If a record holds a picture, leave the picture out, but write out everything else exactly.

# # # #

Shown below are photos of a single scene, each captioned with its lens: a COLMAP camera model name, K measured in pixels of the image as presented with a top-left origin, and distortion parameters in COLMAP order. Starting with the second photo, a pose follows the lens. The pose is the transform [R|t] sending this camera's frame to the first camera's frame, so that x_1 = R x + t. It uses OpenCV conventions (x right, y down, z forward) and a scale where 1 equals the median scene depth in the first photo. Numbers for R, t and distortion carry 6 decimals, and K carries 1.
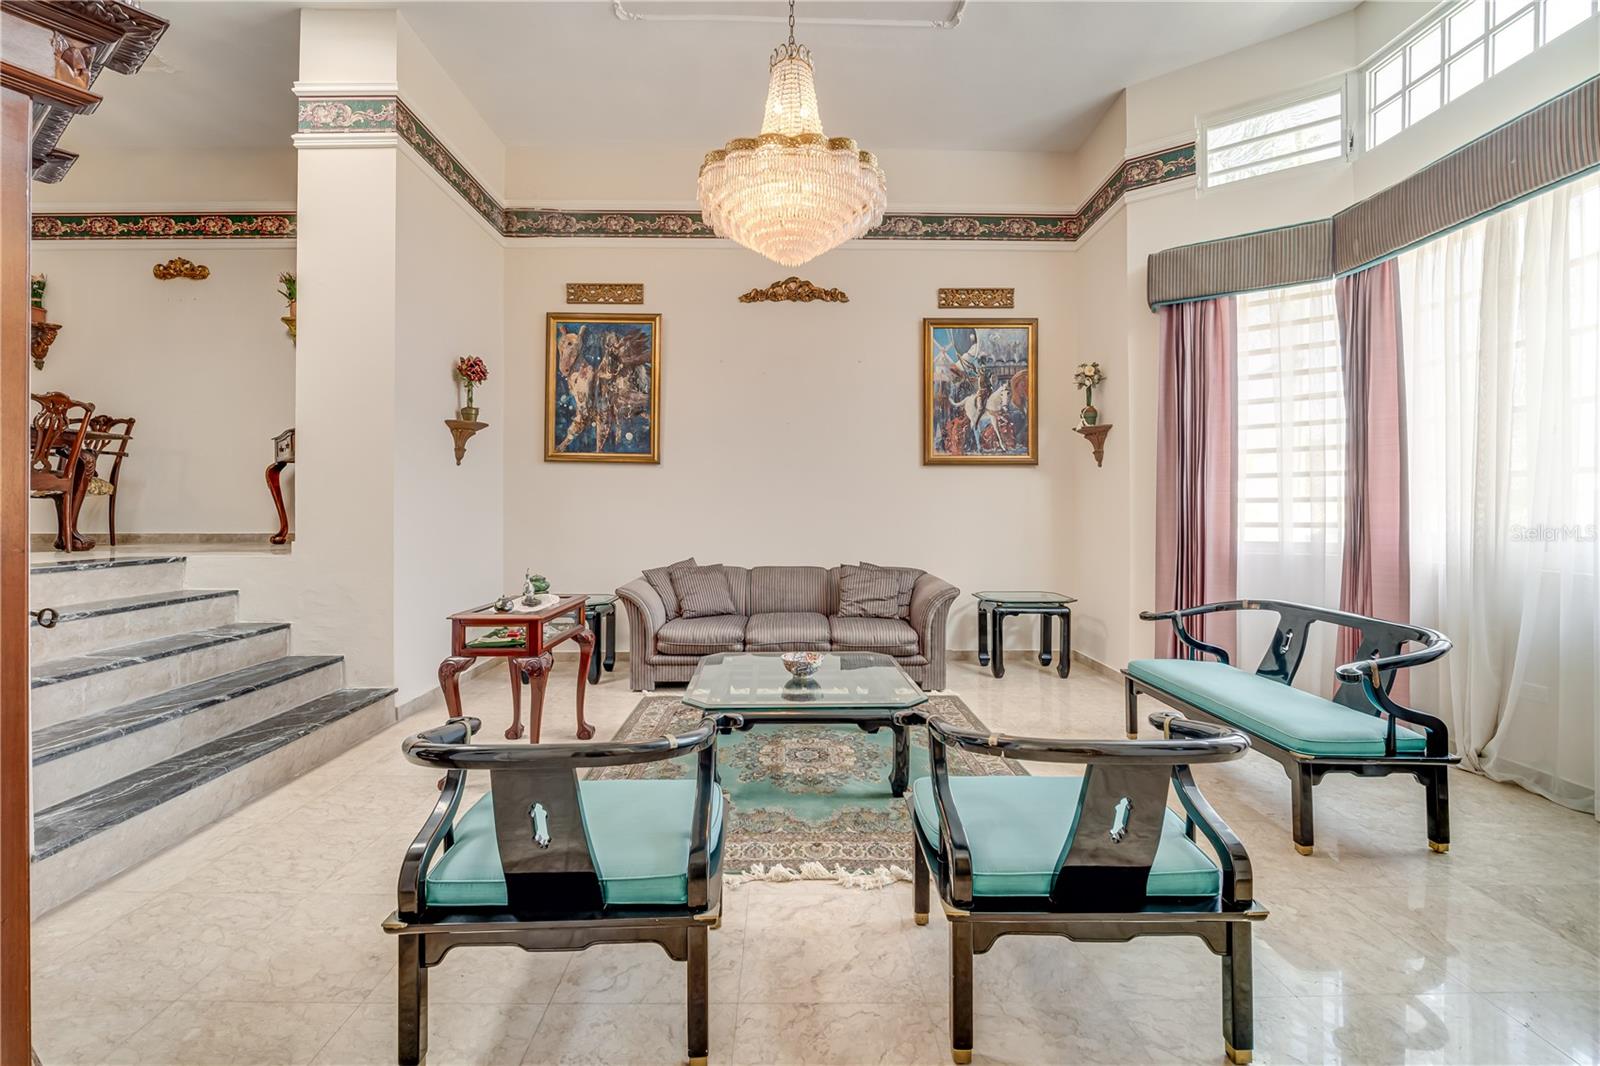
lens RADIAL K [[654.7, 0, 800.9], [0, 654.7, 508.5], [0, 0, 1]] dist [-0.023019, 0.000351]
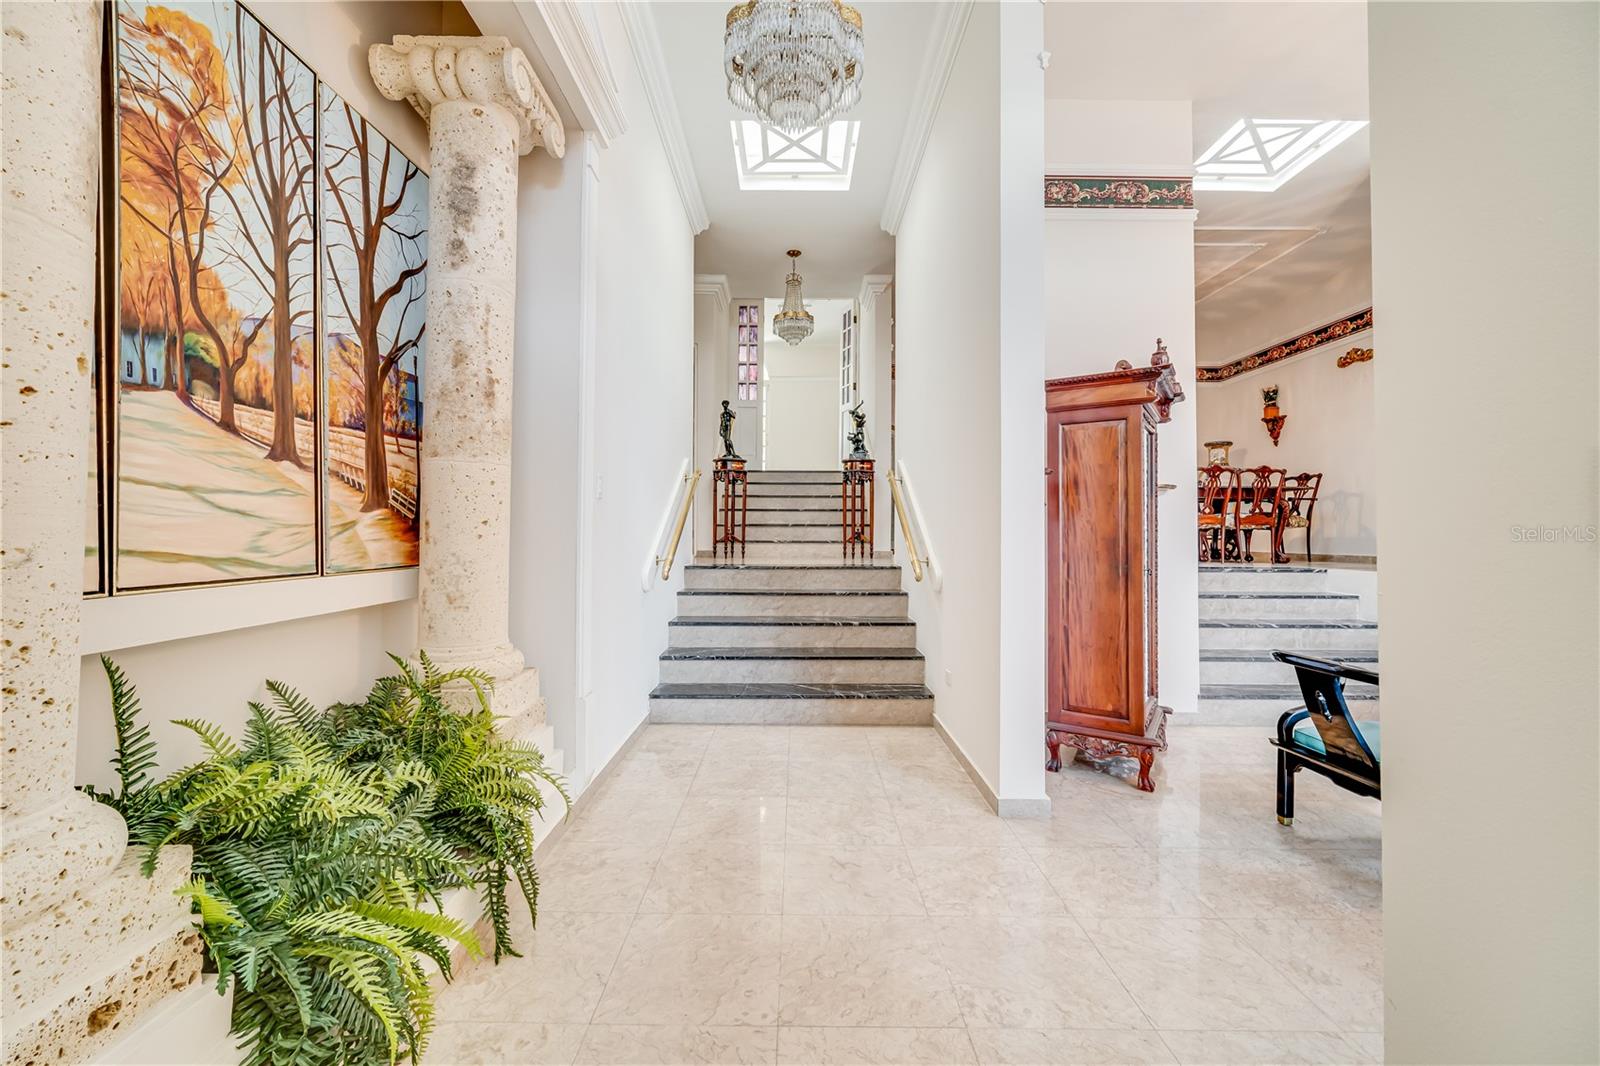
lens RADIAL K [[627.7, 0, 803.5], [0, 627.7, 521.9], [0, 0, 1]] dist [-0.006782, -0.000732]
pose [[-0.026173, -0.020020, -0.999457, 0.350658], [-0.004507, 0.999792, -0.019909, -0.000041], [0.999647, 0.003984, -0.026258, -0.111215]]
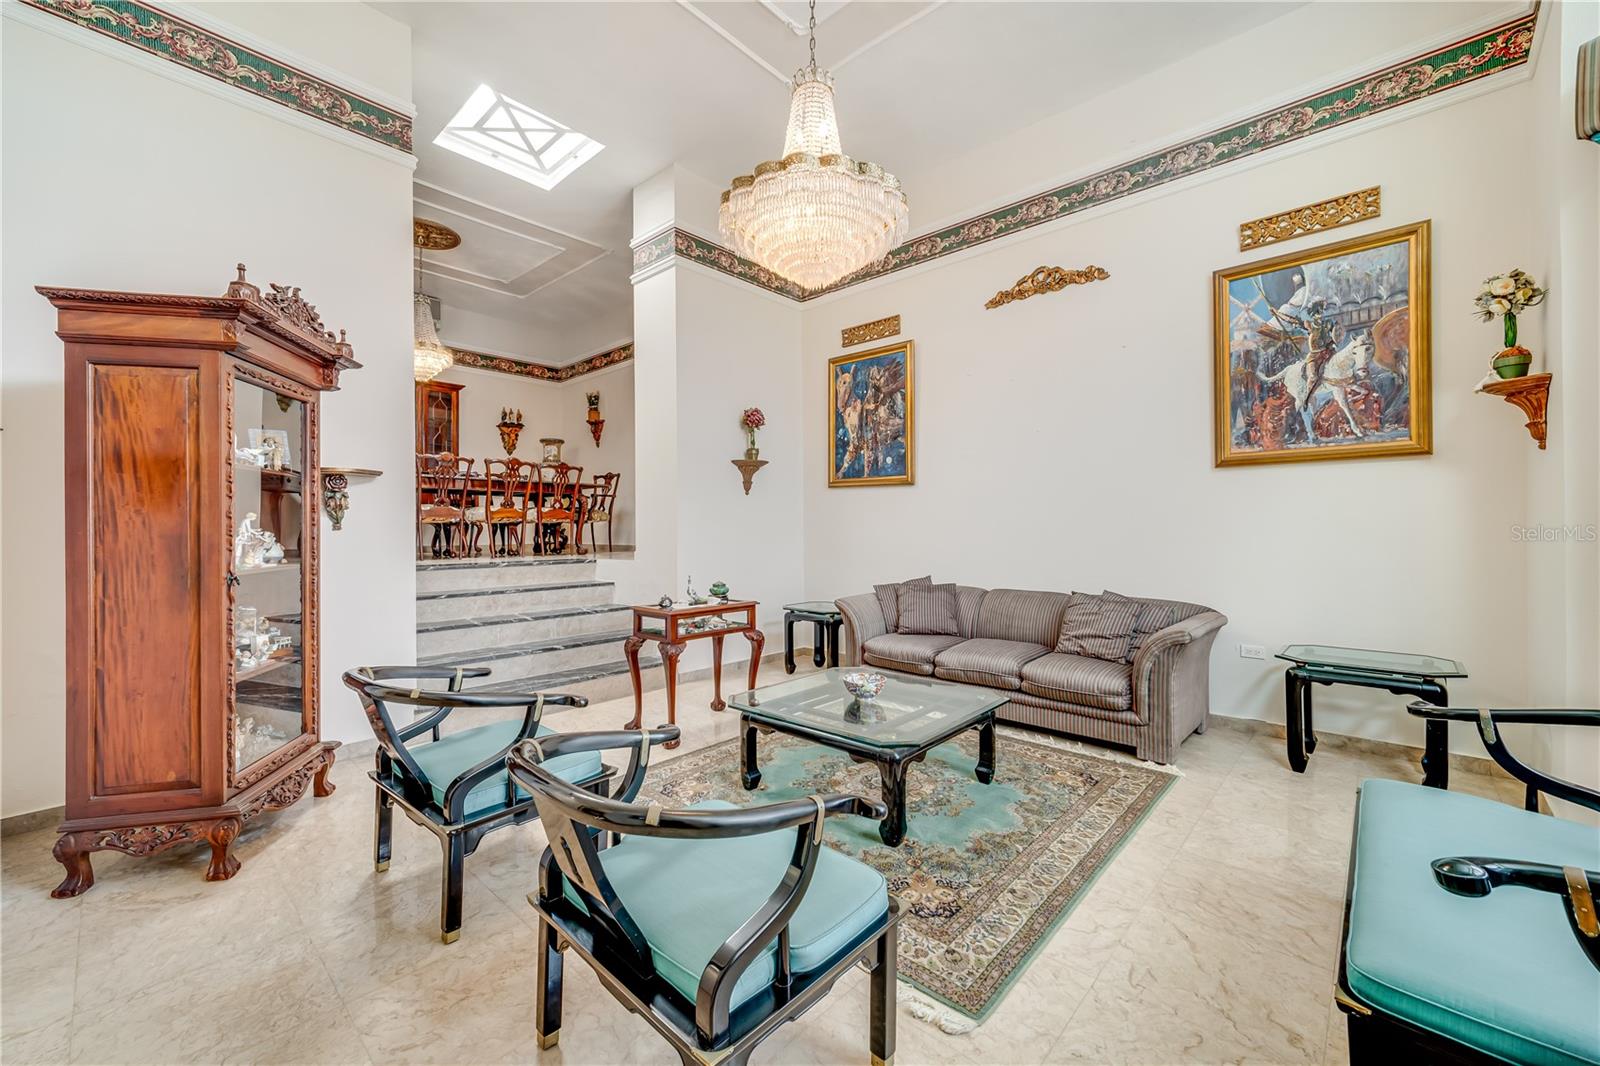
lens RADIAL K [[627.7, 0, 793.5], [0, 627.7, 531.9], [0, 0, 1]] dist [-0.006782, -0.000732]
pose [[0.725307, -0.001755, -0.688423, 0.332741], [0.007286, 0.999960, 0.005127, 0.000693], [0.688387, -0.008735, 0.725291, 0.144067]]
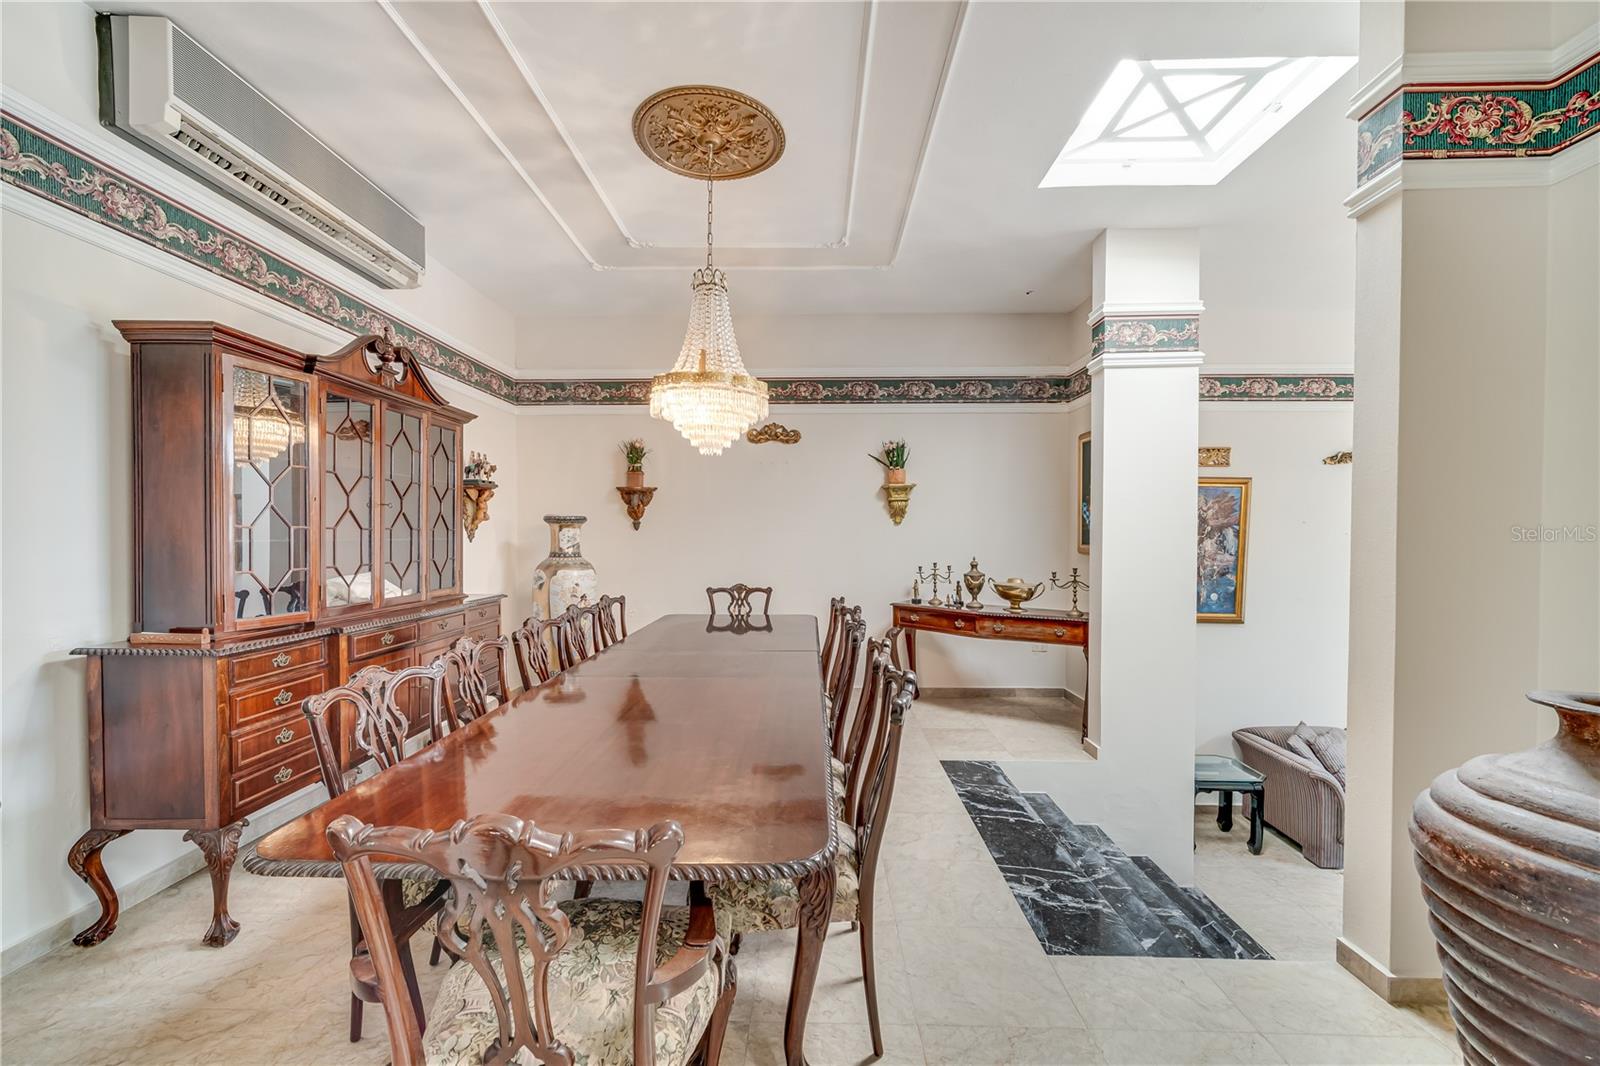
lens RADIAL K [[644.1, 0, 800.6], [0, 644.1, 539.6], [0, 0, 1]] dist [-0.002196, -0.000280]
pose [[0.999014, -0.000214, -0.044407, -0.867430], [0.000879, 0.999888, 0.014952, -0.215960], [0.044399, -0.014977, 0.998902, -0.034769]]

# # # #

--- WORKED SOLUTION ---
Shown below are photos of a single scene, each captioned with its lens: a COLMAP camera model name, K measured in pixels of the image as presented with a top-left origin, and distortion parameters in COLMAP order. Starting with the second photo, a pose follows the lens. The pose is the transform [R|t] sending this camera's frame to the first camera's frame, so that x_1 = R x + t. It uses OpenCV conventions (x right, y down, z forward) and a scale where 1 equals the median scene depth in the first photo. Numbers for R, t and distortion carry 6 decimals, and K carries 1.
lens RADIAL K [[654.7, 0, 800.9], [0, 654.7, 508.5], [0, 0, 1]] dist [-0.023019, 0.000351]
lens RADIAL K [[627.7, 0, 803.5], [0, 627.7, 521.9], [0, 0, 1]] dist [-0.006782, -0.000732]
pose [[-0.026173, -0.020020, -0.999457, 0.350658], [-0.004507, 0.999792, -0.019909, -0.000041], [0.999647, 0.003984, -0.026258, -0.111215]]
lens RADIAL K [[627.7, 0, 793.5], [0, 627.7, 531.9], [0, 0, 1]] dist [-0.006782, -0.000732]
pose [[0.725307, -0.001755, -0.688423, 0.332741], [0.007286, 0.999960, 0.005127, 0.000693], [0.688387, -0.008735, 0.725291, 0.144067]]
lens RADIAL K [[644.1, 0, 800.6], [0, 644.1, 539.6], [0, 0, 1]] dist [-0.002196, -0.000280]
pose [[0.999014, -0.000214, -0.044407, -0.867430], [0.000879, 0.999888, 0.014952, -0.215960], [0.044399, -0.014977, 0.998902, -0.034769]]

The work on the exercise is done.